* Provided text
— START —
Apple is planning to launch the first M4 Macs in early November, and new benchmarks for one of the upcoming models surfaced on Geekbench, giving us some insight into how the M4 Mac will perform compared to the M4 iPad Pro and prior-generation M3 Macs.

M4 Real Feature Red
The "Mac16,1" that was benchmarked features a 10-core CPU and it earned a single-core score of 3864 and a multi-core score of 15288.

Comparatively, the base M4 ‌iPad Pro‌ with 9-core CPU has an aggregate single-core score of 3647, and a multi-core score of 13135. The ‌iPad Pro‌ models have either a 9-core CPU or a 10-core CPU depending on storage capacity, and 10-core models have higher multi-core scores of around 14500 on Geekbench.

When pitting the M4 against the M3 chip with 8-core CPU and 10-core GPU that was used in last year's Macs, single-core performance is up 26.7 percent, and multi-core performance is up 30.6 percent. The M3 iMac, for example, has a single-core score of 3048, and a multi-core score of 11708.
— END —
* Dataset section
— START —
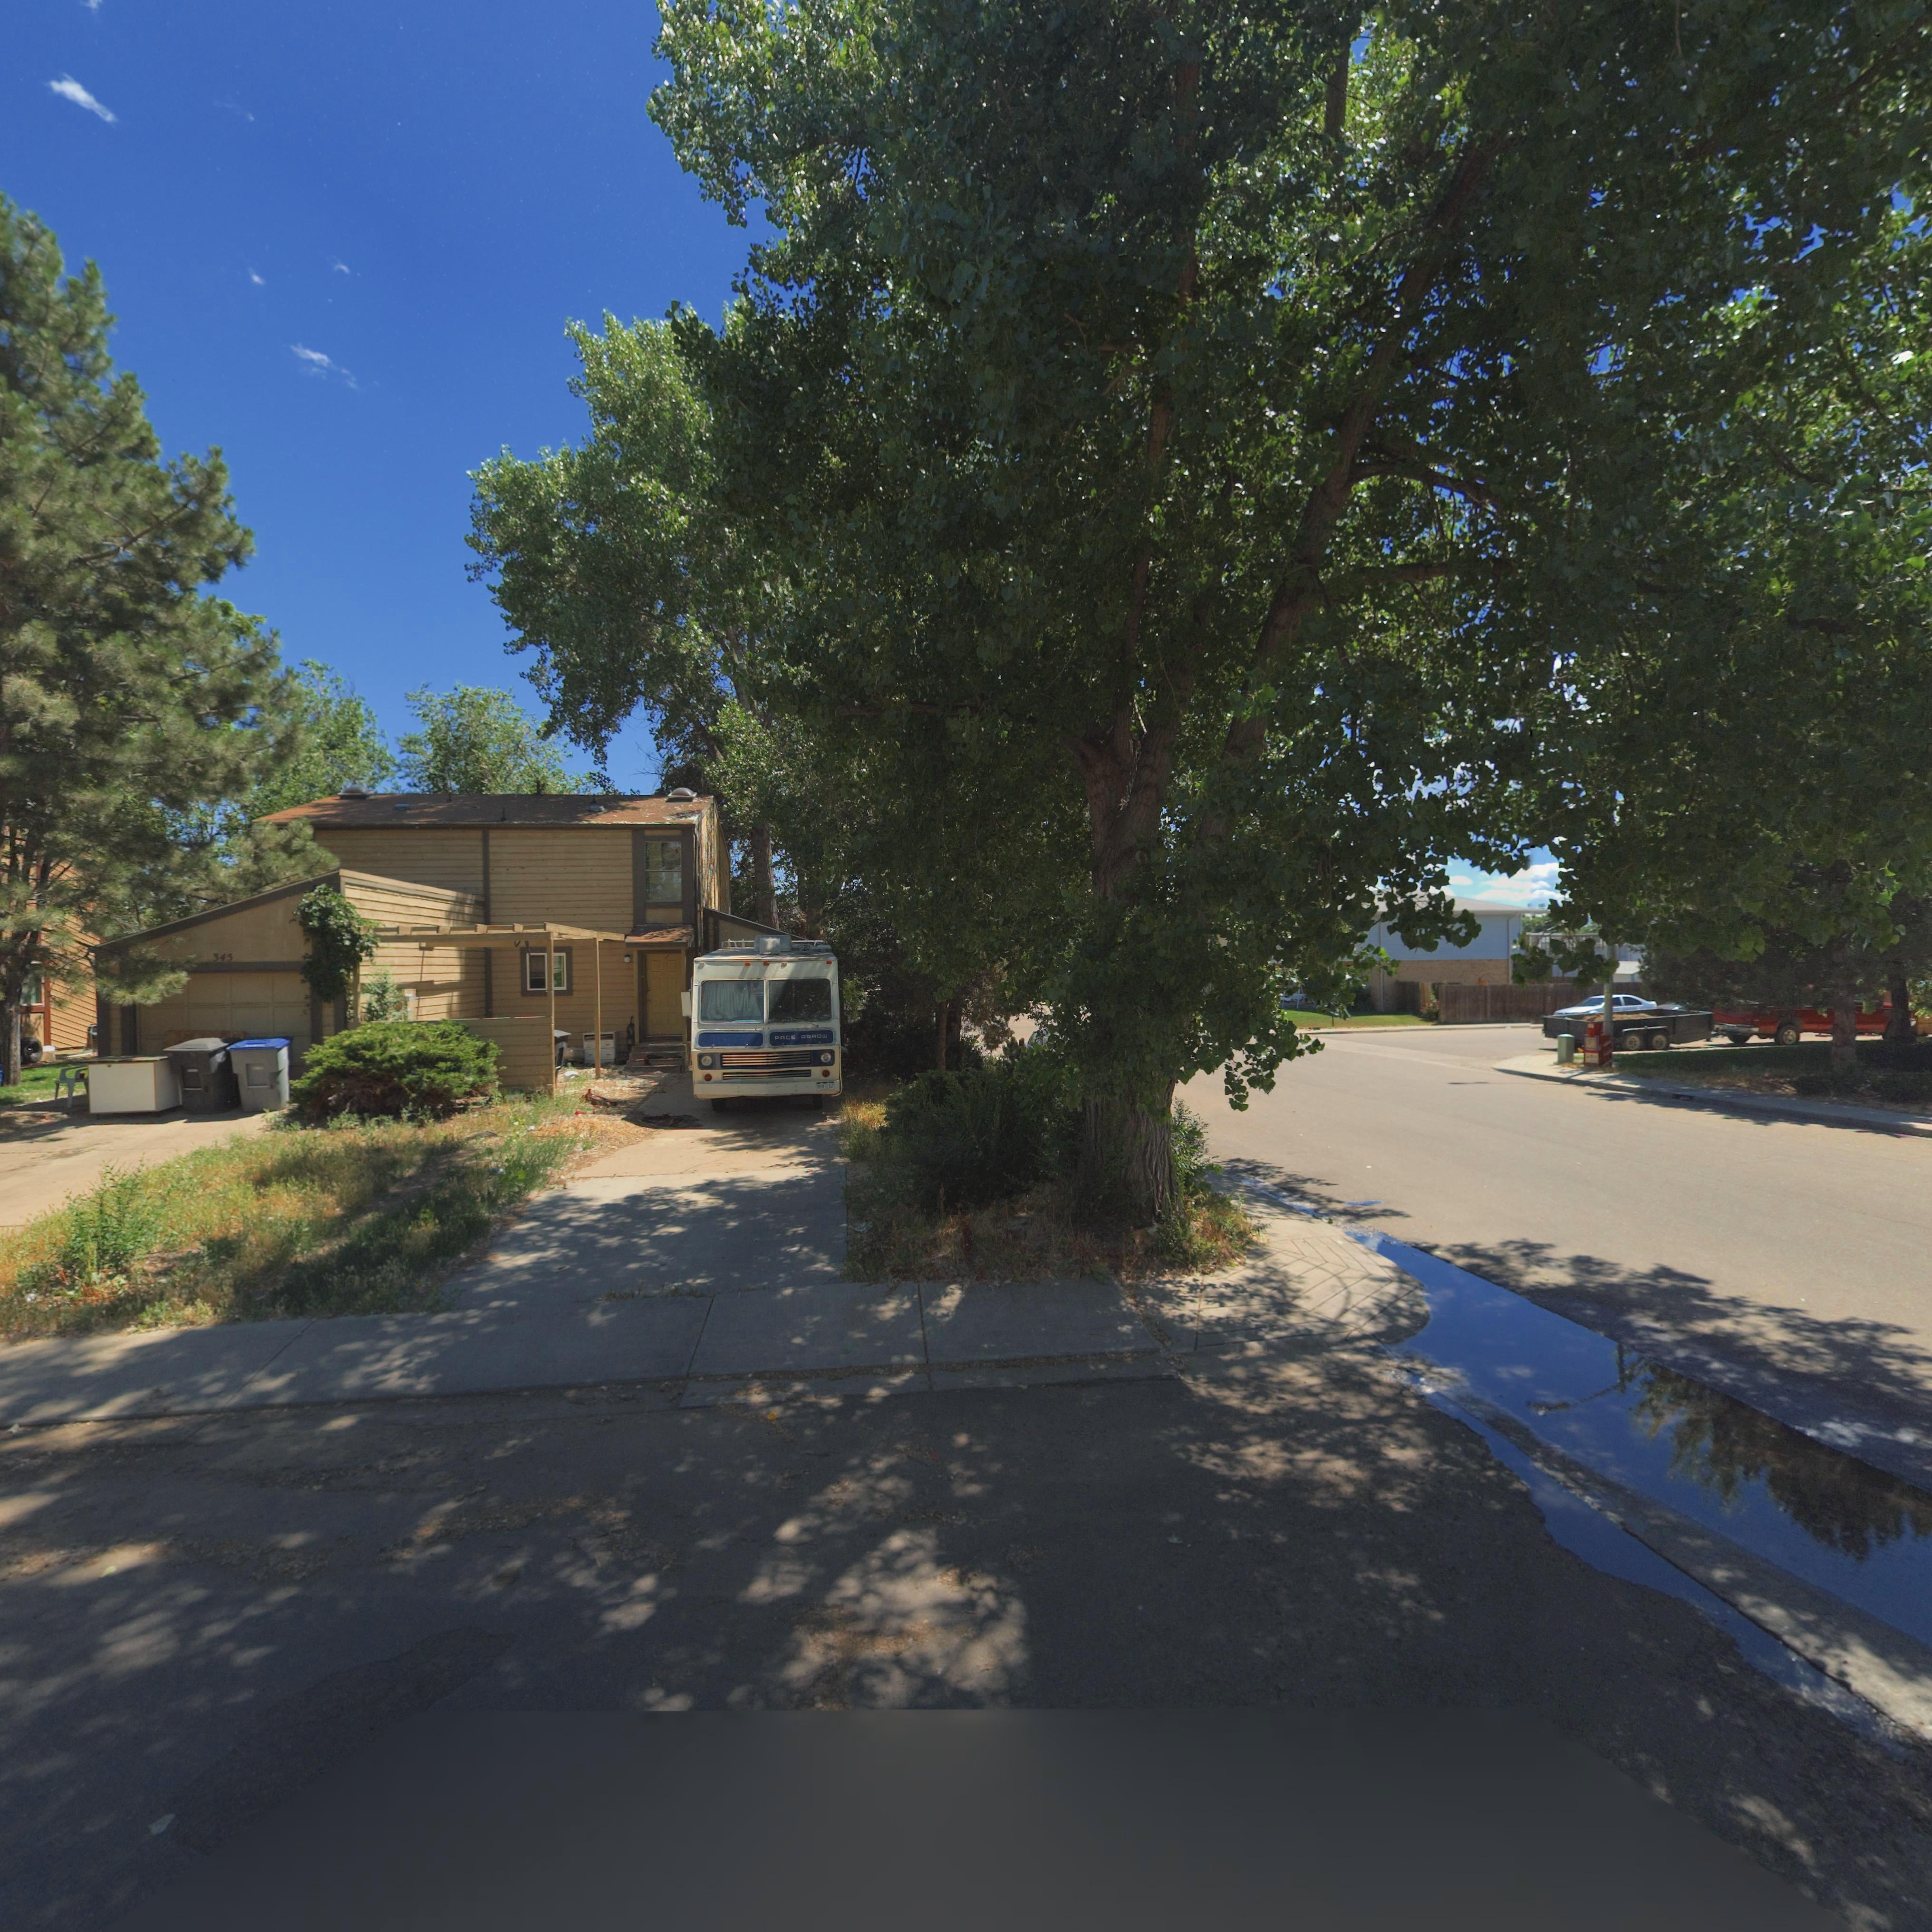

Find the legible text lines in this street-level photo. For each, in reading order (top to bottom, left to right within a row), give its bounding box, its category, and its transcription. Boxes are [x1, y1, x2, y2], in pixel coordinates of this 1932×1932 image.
— END —
* Aim of the exercise
From the M4 benchmark article, list every multi-core Geekbench score it gives, along with the device each score belongs to. Rely only on the text to answer.

* Written response
- Mac16,1 with 10-core CPU: 15288
- Base M4 iPad Pro with 9-core CPU: 13135
- 10-core M4 iPad Pro models: around 14500
- M3 iMac: 11708